◆ Exercise instructions
When a line below contains the string "blockquote", show that line.

Data for this exercise Block Start

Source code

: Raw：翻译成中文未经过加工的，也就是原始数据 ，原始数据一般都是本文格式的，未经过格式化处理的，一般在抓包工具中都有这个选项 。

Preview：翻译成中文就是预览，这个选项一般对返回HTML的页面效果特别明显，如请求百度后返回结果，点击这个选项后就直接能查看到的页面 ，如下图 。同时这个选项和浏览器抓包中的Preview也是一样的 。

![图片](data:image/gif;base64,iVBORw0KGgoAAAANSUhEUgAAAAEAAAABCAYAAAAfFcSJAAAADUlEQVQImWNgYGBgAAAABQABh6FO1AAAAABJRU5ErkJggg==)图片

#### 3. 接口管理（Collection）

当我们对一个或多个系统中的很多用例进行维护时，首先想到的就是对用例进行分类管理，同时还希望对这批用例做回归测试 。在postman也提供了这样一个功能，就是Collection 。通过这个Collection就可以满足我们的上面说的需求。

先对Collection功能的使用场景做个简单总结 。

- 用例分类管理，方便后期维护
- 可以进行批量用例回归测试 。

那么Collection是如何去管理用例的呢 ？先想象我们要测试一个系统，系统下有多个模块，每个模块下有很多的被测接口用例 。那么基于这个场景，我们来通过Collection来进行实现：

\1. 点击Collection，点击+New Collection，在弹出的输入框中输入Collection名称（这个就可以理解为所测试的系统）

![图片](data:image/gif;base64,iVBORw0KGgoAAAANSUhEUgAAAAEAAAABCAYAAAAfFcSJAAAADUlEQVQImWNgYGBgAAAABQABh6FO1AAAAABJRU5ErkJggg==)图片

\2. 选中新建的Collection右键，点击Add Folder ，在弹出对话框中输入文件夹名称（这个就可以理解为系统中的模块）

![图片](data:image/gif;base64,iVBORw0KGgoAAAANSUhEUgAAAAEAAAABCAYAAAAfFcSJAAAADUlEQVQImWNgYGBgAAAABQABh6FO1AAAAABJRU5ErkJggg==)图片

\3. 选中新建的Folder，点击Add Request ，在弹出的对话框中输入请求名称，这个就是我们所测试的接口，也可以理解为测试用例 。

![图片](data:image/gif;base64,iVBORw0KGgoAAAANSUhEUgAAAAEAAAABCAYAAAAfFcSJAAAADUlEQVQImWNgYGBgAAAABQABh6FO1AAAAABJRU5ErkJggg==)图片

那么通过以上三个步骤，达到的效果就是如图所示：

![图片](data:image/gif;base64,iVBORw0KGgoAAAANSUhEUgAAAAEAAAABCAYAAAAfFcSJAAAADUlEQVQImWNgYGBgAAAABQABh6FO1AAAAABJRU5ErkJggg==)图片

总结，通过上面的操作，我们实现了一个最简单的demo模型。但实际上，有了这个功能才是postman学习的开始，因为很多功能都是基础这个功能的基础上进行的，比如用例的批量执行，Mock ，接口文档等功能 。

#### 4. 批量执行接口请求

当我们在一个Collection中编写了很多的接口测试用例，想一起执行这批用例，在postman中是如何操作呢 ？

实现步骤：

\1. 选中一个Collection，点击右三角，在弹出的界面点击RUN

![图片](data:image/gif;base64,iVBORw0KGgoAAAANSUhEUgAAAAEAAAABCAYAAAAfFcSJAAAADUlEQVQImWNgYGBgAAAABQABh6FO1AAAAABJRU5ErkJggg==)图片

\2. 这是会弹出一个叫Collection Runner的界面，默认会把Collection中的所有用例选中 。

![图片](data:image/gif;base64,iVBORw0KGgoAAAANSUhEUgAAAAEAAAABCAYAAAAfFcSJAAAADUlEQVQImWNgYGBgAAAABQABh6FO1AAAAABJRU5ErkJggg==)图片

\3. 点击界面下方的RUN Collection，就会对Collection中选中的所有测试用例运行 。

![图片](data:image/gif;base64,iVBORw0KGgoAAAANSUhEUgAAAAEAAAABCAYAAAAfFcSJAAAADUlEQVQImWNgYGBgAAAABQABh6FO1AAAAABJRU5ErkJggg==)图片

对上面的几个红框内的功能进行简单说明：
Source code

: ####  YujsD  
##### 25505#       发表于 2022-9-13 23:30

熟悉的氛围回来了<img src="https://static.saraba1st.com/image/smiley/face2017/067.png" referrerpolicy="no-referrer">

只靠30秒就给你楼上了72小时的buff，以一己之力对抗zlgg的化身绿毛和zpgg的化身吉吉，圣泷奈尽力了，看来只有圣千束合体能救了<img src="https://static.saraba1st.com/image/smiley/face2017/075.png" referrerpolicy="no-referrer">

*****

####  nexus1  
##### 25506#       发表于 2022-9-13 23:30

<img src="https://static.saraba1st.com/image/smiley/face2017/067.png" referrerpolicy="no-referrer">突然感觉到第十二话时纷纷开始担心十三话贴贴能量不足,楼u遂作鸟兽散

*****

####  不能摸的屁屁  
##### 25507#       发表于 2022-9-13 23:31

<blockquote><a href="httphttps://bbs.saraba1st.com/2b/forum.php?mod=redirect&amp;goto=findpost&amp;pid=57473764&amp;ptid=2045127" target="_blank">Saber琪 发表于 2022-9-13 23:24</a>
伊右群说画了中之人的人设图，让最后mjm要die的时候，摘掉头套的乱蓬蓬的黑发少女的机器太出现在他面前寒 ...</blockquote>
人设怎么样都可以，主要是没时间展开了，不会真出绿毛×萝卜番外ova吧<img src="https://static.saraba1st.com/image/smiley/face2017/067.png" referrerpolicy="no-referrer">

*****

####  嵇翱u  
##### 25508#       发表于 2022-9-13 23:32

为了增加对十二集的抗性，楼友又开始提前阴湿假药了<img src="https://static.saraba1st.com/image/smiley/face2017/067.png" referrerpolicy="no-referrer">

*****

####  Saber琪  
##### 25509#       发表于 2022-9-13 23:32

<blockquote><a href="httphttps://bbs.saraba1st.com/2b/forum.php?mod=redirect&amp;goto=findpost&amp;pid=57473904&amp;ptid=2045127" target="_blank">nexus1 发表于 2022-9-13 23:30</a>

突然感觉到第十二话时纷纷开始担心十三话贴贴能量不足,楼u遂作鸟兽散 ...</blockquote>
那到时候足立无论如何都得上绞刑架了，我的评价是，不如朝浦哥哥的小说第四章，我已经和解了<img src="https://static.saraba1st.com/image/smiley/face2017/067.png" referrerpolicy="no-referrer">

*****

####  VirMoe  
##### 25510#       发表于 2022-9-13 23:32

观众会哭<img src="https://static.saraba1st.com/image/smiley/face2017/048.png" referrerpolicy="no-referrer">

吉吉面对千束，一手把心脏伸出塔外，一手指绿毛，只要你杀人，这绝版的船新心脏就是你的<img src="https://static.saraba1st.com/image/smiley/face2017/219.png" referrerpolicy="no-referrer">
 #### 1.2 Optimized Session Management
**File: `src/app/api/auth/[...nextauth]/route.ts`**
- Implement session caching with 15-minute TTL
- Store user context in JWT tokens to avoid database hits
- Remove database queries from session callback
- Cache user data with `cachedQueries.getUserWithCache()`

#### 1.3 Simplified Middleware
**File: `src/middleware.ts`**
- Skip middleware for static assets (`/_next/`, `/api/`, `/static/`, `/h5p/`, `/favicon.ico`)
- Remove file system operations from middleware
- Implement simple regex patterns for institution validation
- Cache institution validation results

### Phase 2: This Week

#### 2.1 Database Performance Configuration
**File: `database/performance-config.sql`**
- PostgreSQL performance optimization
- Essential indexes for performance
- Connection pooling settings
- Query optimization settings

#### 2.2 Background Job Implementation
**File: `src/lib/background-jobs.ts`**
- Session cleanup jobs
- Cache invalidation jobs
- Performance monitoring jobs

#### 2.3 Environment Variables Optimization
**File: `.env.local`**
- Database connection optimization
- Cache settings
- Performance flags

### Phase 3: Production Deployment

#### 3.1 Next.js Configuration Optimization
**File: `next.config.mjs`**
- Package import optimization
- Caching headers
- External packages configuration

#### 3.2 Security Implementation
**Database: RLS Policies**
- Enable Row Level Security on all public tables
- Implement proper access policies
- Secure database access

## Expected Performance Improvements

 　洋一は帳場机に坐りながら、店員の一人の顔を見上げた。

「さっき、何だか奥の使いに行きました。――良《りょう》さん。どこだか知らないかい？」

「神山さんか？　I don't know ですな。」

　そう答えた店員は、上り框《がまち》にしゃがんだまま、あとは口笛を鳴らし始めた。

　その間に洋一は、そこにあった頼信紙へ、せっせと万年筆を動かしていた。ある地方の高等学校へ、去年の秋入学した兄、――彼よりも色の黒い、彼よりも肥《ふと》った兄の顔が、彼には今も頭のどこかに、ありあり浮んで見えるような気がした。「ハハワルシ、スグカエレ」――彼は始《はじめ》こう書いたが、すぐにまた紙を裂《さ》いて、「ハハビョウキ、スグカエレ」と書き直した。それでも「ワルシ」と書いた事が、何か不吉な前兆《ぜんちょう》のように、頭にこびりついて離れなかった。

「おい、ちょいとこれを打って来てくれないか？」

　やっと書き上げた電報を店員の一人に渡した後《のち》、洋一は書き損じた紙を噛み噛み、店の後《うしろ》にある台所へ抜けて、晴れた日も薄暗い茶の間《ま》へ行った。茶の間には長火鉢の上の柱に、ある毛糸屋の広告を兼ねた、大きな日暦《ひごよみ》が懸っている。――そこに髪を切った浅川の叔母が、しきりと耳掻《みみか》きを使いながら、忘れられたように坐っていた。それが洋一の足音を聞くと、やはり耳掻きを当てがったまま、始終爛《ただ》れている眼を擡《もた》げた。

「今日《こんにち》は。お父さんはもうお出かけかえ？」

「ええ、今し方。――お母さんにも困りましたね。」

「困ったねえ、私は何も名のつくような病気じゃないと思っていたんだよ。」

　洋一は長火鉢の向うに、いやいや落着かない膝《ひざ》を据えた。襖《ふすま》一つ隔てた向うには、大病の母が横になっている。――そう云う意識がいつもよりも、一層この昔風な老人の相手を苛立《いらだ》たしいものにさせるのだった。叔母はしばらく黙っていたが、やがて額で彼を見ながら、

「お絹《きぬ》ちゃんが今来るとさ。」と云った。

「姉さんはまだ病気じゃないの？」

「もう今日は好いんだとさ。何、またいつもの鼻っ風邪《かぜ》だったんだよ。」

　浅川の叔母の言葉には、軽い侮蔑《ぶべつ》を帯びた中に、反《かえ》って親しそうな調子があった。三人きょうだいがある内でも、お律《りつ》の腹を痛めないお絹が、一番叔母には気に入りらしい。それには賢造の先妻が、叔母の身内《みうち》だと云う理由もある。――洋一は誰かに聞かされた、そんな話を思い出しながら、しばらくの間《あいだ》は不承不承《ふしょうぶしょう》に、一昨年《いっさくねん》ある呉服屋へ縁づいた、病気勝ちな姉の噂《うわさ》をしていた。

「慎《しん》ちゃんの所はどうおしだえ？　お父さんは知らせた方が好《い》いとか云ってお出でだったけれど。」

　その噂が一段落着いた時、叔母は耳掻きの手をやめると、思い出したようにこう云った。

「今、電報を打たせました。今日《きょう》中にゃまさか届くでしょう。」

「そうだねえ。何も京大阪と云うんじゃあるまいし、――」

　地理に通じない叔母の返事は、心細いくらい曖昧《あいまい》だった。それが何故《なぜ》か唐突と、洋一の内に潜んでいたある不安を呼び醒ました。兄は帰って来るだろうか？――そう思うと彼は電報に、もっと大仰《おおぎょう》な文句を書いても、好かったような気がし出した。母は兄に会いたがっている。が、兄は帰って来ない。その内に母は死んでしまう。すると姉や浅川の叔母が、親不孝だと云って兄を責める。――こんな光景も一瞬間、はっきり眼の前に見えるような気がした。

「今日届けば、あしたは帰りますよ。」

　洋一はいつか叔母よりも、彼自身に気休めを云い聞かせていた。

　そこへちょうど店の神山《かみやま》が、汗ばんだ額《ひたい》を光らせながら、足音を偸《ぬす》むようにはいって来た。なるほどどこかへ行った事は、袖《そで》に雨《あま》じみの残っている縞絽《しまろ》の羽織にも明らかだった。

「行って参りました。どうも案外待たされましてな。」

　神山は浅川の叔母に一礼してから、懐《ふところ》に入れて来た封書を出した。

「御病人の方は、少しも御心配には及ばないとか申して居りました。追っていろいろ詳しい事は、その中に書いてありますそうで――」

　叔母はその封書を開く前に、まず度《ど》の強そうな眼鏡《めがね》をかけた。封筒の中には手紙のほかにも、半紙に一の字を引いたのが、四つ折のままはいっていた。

Data for this exercise Block End

◆ Answer space
<blockquote><a href="httphttps://bbs.saraba1st.com/2b/forum.php?mod=redirect&amp;goto=findpost&amp;pid=57473764&amp;ptid=2045127" target="_blank">Saber琪 发表于 2022-9-13 23:24</a>
伊右群说画了中之人的人设图，让最后mjm要die的时候，摘掉头套的乱蓬蓬的黑发少女的机器太出现在他面前寒 ...</blockquote>
<blockquote><a href="httphttps://bbs.saraba1st.com/2b/forum.php?mod=redirect&amp;goto=findpost&amp;pid=57473904&amp;ptid=2045127" target="_blank">nexus1 发表于 2022-9-13 23:30</a>
突然感觉到第十二话时纷纷开始担心十三话贴贴能量不足,楼u遂作鸟兽散 ...</blockquote>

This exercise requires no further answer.